++++ Task input ++++
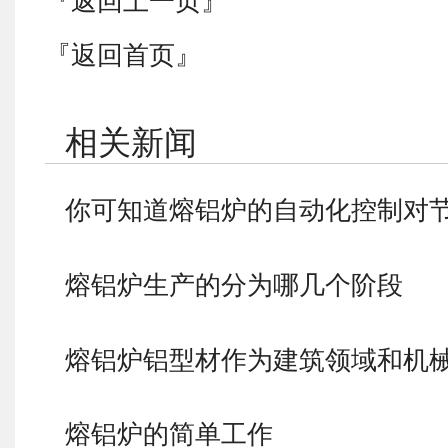
『返回上一页』
『返回首页』
相关新闻
你可知道熔铝炉的自动化控制对
熔铝炉生产的分为哪几个阶段
熔铝炉铝型材作为建筑领域和机
熔铝炉的简单工作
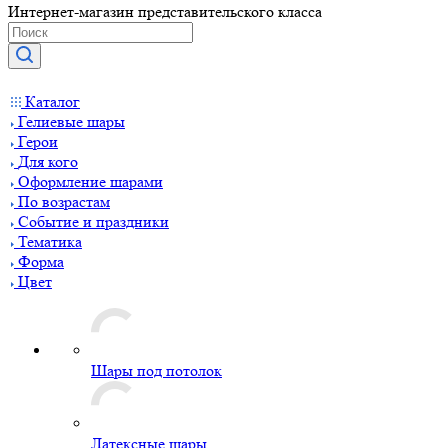
Интернет-магазин представительского класса
Каталог
Гелиевые шары
Герои
Для кого
Оформление шарами
По возрастам
Событие и праздники
Тематика
Форма
Цвет
Шары под потолок
Латексные шары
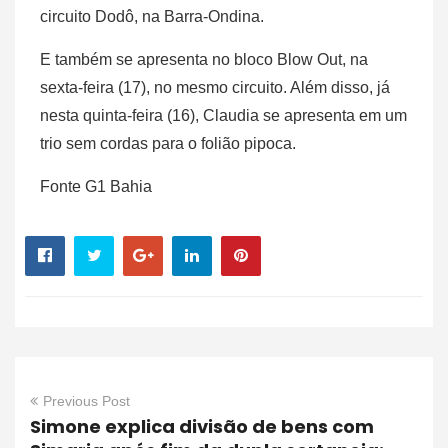
circuito Dodô, na Barra-Ondina.
E também se apresenta no bloco Blow Out, na
sexta-feira (17), no mesmo circuito. Além disso, já
nesta quinta-feira (16), Claudia se apresenta em um
trio sem cordas para o folião pipoca.
Fonte G1 Bahia
Previous Post
Simone explica divisão de bens com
++++
Output the data exactly. Pictures don't belong in the result.

Task response:
『返回上一页』
『返回首页』
相关新闻
你可知道熔铝炉的自动化控制对
熔铝炉生产的分为哪几个阶段
熔铝炉铝型材作为建筑领域和机
熔铝炉的简单工作
Интернет-магазин представительского класса
Каталог
Гелиевые шары
Герои
Для кого
Оформление шарами
По возрастам
Событие и праздники
Тематика
Форма
Цвет
Шары под потолок
Латексные шары
circuito Dodô, na Barra-Ondina.
E também se apresenta no bloco Blow Out, na
sexta-feira (17), no mesmo circuito. Além disso, já
nesta quinta-feira (16), Claudia se apresenta em um
trio sem cordas para o folião pipoca.
Fonte G1 Bahia
Previous Post
Simone explica divisão de bens com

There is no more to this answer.